• Exercise aim: Find the line with "left knee: (489, 199)" in the records below. Copy it and every line after it, up to and including the line with "right back paw: (945, 191)".

• Records for processing:
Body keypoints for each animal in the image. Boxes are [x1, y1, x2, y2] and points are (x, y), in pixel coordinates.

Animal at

==

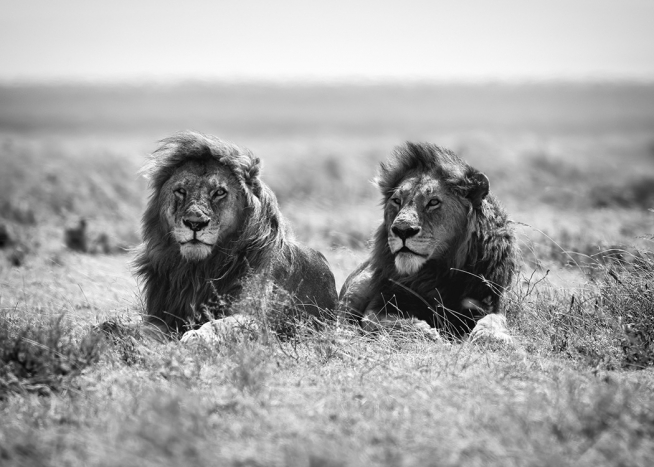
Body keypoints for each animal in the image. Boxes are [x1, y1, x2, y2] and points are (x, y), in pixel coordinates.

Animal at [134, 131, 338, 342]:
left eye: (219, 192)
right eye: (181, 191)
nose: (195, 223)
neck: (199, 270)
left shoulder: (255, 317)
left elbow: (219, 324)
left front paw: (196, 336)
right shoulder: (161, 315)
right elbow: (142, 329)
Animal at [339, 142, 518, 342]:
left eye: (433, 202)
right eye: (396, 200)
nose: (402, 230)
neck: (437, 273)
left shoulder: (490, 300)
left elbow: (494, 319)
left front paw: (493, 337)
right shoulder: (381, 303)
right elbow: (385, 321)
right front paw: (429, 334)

---

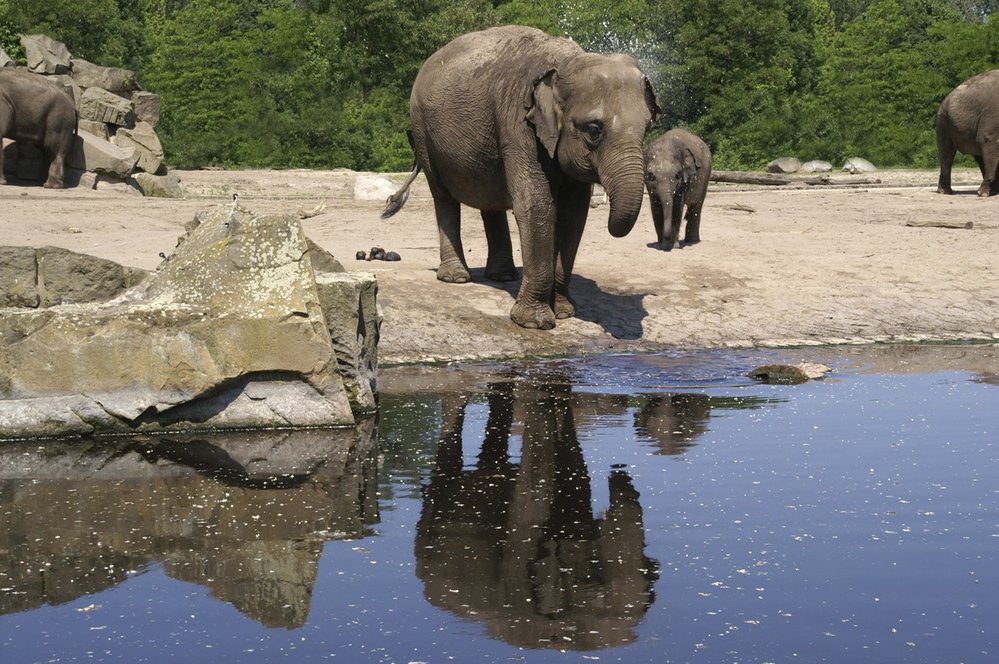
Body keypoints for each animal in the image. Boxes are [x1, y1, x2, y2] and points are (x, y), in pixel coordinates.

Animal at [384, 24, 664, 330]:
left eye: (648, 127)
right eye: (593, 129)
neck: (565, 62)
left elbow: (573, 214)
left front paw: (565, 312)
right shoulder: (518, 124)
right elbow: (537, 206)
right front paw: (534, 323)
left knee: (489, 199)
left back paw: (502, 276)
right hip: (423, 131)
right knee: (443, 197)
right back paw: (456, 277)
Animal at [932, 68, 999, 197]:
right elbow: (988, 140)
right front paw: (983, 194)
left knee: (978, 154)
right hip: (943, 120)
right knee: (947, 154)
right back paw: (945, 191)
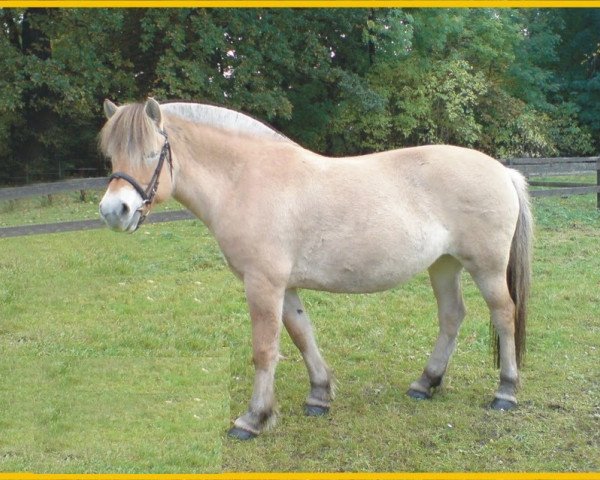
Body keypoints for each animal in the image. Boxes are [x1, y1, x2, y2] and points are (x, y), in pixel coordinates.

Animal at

• Answer section:
left knee: (489, 199)
left back paw: (502, 276)
right hip: (423, 131)
right knee: (443, 197)
right back paw: (456, 277)
Animal at [932, 68, 999, 197]:
right elbow: (988, 140)
right front paw: (983, 194)
left knee: (978, 154)
right hip: (943, 120)
right knee: (947, 154)
right back paw: (945, 191)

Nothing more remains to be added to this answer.